There is little point in writing articles just for the sake of it.
7. Adjust to Google’s algorithm updates
Google runs countless search algorithm tests every year.
This will affect your keywords.
Going blind without knowing these keywords doesn’t mean you won’t still get thousands of visitors per day.
However, it might not be qualified traffic.
Keyword Hero enables you to adjust your keyword strategy according to Google’s Algorithm Updates.
You don’t have to worry anymore about Google Panda, Hummingbird nor Penguin. Or any other algorithm changes.

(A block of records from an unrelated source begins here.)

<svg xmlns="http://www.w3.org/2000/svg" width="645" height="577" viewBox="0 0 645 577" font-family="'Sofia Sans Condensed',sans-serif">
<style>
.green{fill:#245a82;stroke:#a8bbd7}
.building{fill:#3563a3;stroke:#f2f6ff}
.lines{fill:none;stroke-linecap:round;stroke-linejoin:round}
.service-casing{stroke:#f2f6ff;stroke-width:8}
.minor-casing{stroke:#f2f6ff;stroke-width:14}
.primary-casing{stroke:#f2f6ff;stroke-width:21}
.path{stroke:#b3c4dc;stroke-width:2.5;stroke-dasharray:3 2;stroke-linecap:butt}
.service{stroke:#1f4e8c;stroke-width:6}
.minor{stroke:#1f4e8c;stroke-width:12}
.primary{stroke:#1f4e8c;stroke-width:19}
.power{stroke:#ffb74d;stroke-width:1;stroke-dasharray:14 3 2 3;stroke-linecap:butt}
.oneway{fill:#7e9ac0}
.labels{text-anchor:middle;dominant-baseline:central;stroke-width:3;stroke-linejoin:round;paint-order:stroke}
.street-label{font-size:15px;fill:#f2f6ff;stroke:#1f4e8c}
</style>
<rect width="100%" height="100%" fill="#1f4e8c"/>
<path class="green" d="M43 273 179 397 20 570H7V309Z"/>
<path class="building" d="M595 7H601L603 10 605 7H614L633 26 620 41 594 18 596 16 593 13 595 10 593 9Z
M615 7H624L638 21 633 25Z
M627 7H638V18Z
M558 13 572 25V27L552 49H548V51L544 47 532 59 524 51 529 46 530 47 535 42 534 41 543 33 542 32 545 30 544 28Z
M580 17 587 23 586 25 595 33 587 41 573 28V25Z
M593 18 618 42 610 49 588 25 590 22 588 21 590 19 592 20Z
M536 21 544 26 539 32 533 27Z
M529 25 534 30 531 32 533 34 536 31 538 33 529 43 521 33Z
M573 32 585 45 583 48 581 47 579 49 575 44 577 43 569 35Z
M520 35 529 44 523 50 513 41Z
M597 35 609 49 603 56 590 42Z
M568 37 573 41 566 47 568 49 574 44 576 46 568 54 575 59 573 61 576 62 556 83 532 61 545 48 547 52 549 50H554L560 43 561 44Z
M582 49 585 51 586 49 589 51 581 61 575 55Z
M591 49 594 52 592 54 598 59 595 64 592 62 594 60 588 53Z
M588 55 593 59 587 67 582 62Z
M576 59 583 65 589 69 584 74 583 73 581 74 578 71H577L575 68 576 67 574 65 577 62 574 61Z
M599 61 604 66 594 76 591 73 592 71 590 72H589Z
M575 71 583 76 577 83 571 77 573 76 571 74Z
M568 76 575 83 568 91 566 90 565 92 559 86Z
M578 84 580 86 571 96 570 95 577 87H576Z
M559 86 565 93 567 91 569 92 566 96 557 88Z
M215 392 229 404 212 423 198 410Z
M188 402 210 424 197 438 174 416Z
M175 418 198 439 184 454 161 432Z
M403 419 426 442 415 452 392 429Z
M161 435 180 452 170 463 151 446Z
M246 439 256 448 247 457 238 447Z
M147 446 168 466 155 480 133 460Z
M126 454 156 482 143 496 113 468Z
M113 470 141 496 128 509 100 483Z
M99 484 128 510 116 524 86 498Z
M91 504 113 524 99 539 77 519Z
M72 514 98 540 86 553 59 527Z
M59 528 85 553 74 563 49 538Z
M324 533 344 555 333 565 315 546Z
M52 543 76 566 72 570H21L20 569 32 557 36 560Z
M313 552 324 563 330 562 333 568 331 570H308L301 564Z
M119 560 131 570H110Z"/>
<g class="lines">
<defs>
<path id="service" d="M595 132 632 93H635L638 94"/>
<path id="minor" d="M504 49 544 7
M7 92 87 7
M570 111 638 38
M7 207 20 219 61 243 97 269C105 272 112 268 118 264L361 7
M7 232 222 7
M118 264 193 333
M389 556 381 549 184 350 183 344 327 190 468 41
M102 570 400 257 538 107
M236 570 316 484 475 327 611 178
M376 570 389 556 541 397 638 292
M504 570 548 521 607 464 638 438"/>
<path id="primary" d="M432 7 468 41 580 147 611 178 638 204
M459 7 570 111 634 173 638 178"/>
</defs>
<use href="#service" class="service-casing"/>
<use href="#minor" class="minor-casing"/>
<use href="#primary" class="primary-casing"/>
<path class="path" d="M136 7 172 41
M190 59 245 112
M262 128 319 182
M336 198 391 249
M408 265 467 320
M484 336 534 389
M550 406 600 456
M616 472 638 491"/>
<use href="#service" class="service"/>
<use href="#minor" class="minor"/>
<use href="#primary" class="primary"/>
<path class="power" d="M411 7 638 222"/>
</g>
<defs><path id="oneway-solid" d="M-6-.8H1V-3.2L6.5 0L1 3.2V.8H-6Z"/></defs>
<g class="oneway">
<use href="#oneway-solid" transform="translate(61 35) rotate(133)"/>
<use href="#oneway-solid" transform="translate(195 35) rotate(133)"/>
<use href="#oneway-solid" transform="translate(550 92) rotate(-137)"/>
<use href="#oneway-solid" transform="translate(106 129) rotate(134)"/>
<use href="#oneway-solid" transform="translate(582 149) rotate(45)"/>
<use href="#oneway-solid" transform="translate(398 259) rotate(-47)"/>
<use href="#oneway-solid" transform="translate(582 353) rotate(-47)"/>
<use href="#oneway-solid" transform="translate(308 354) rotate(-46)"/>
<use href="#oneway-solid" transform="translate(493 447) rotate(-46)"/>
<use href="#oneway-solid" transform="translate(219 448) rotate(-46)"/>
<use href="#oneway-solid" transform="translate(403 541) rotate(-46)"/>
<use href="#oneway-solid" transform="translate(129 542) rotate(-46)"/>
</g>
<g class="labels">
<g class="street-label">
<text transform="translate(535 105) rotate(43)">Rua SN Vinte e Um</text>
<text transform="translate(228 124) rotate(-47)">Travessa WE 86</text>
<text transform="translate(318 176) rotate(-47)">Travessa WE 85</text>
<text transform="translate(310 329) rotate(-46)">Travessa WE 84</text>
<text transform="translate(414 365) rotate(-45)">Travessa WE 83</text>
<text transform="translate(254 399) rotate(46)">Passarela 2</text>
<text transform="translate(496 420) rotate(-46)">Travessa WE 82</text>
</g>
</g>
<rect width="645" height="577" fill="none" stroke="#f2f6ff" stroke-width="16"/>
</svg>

8. Detect and monitor brand keywords
Brand keywords are keywords with your brand name in them.
These are different from non-brand keywords which are keywords that do not relate to your brand.
Let’s look at a couple of examples:
Nike Flyknit Shoes
This is a brand keyword for Nike.
Notice that brand keywords can contain more than one keyword.
Let’s say a store called FastShoes.com sells these.
‘FastShoes’ is a brand keyword. ‘Nike Flyknit Shoes’ is not because this keyword relates to another brand.
‘FastShoes Flyknit’ would count as a brand keyword. Notice that ‘Flyknit’ on its own is only ever a brand keyword for Nike.
Identifying how brand keywords are performing is important for the following reasons:
- Maintaining brand authority
- Maximizing conversions: brand keywords are typically high traffic, high converting. Make sure you occupy the number one spot in the Serps
- Optimizing brand keyword performance: as your keyword set grows, it becomes harder to keep track of how they are performing
- Identifying gaps: make sure all your brand keywords are satisfying user intent by analyzing user behavior at a keyword level.